## [Consigne]
Recopiez mot pour mot le passage du texte sur l'allumeur de lucioles qui s'ouvre sur les mots contenant « Cette idée m’est » et se termine par « de lucioles ! ».

## [Extrait fourni]
== == ==
Cette idée m’est venue dans la nuit qui a suivi mon départ, pendant ce no man’s land de sommeil éveillé pas encore rincé par le réalisme de l’aube. J’étais un allumeur de lucioles !

Allumeur de lucioles, un drôle de destin direz-vous ! Ne le dites pas à mes proches qui me croient maître de conférences !
Pourtant, à la réflexion, elle me ravit cette posture un peu surréaliste évoquant le Petit Prince. Qu’ai-je fait d’autre, en effet, que de pratiquer cette cuisine des âmes destinée à ancrer une saveur dans un coin d’esprit, saveur-flash blottie dans le confort d’un passé adolescent pour se réanimer en réminiscence proustienne. Pour pouvoir vivre dans le souvenir d’un cadre de l’ONU, chez le manager surchargé de Tokyo qui soudain s’arrête, au détour d’une phrase, d’un mot, pour évoquer la source. Lueur vacillante, évanescente, oubliée parfois mais inscrite dans une mystérieuse chaîne de socialisation. Magie de l’aventure de l’Homme fabriquée de petites parcelles, d’une mosaïque improbable d’où naît la lumière. Humanisme des contributions qui tracent les repères comme des torches jalonnant le chemin de Damas. Mon œuvre ancillaire se résume au nombre de petits lampions éclairant mon nom tout le tour de la planète.
== == ==
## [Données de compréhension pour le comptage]

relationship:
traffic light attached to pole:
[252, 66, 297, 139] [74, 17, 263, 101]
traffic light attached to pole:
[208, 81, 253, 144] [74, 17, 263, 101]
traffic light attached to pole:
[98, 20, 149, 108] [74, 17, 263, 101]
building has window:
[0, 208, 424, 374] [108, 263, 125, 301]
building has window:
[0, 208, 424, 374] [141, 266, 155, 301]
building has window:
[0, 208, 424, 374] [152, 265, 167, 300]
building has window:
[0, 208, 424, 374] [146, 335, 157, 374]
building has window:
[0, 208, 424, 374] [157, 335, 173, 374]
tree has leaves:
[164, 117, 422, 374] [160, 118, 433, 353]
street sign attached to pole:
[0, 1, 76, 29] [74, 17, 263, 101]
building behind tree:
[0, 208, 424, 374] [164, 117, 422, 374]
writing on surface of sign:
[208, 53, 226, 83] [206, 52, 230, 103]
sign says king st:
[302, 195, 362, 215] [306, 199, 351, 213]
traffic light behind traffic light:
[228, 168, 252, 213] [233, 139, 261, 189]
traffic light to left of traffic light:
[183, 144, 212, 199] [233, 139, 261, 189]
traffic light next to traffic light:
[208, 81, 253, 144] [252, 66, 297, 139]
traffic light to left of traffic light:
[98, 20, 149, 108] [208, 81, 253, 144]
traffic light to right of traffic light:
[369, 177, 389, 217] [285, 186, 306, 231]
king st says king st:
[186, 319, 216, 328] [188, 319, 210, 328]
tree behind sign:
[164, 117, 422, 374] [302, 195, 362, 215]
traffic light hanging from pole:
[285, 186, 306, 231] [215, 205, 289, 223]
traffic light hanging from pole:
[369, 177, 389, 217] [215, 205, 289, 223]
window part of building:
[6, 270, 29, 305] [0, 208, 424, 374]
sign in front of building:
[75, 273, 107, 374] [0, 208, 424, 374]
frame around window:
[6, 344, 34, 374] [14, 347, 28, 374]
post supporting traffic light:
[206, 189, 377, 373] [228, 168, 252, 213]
== == ==
## [Votre réponse]
Cette idée m’est venue dans la nuit qui a suivi mon départ, pendant ce no man’s land de sommeil éveillé pas encore rincé par le réalisme de l’aube. J’étais un allumeur de lucioles !